Слушатели: горшечник аль Куз аль Асвани, медник Хумам и башмачник Маруф, чьей сварливой жены нрав славился на весь Ахдад, внимали Халифе с неизменным интересом.
– Придя к реке, я разложил сеть и, испрося у Аллаха милостивого и всемогущего удачного лова, приготовился ее забросить, как...
– Ай, Халифа-рыбак, заклинаю тебя именем Аллаха и всем, что свято, не продолжай, - взмолился Хумам, чье имя означает "отважный", ибо, если скажешь еще хоть слово, клянусь Аллахом милостивым и всезнающим, в тот же миг опозорюсь я, и испачкаю платье, а нет для мусульманина большего стыда, чем предстать в общественном месте нечистым.
– Стыдись, Хумам, - сказал Маруф-башмачник, закаленный каждодневным общением с женой.
– Это всего лишь слова, и мы еще не слышали окончания истории, только после которого можно будет составить суждения и испугаться. К тому же Халифа здесь, живой, а значит, у истории благополучный конец.

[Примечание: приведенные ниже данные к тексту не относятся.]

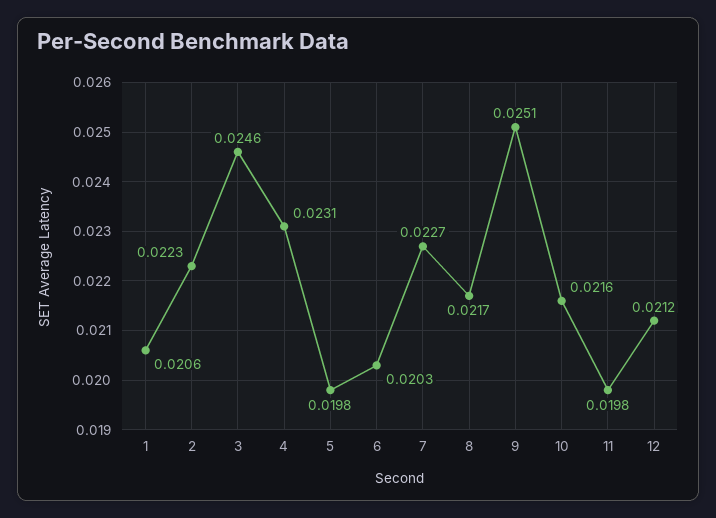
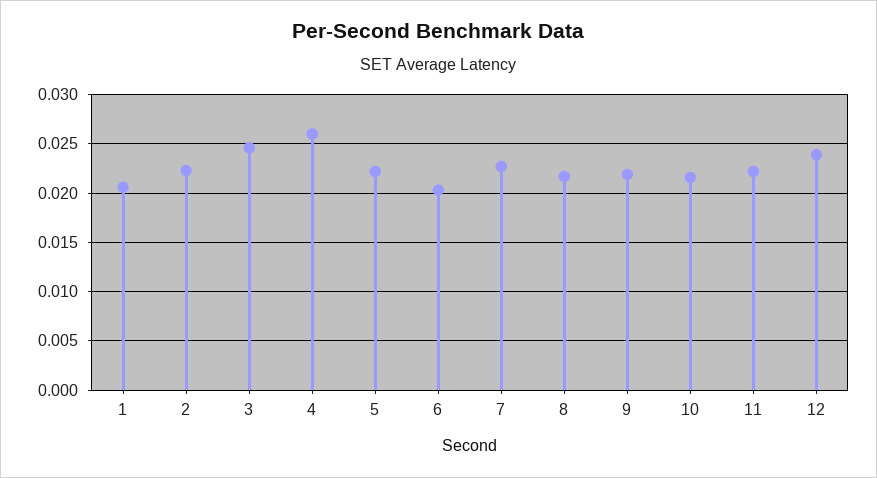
  {
    "1": 0.0206,
    "2": 0.0223,
    "3": 0.0246,
-   "4": 0.0231,
+   "4": 0.026,
-   "5": 0.0198,
+   "5": 0.022,
    "6": 0.0203,
    "7": 0.0227,
    "8": 0.0217,
-   "9": 0.0251,
+   "9": 0.022,
    "10": 0.0216,
-   "11": 0.0198,
+   "11": 0.022,
-   "12": 0.0212
+   "12": 0.024
  }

– Ладно, пусть продолжит, - согласился Хумам, чье имя означает "отважный", но если там есть ужасы и злые духи, и звон мечей, при подходе к этим местам, пусть Халифа предупредит заранее, чтобы я успел закрыть уши и глаза, а как пройдет эта часть повествования, дотроньтесь до меня, только осторожно, помня об испачканном платье, и я с удовольствием и вниманием дослушаю оставшуюся часть истории.
– Клянусь Аллахом, если там и есть мечи, то нет их звона, а если присутствуют духи, то очень похожие на людей, - ответствовал Халифа-рыбак.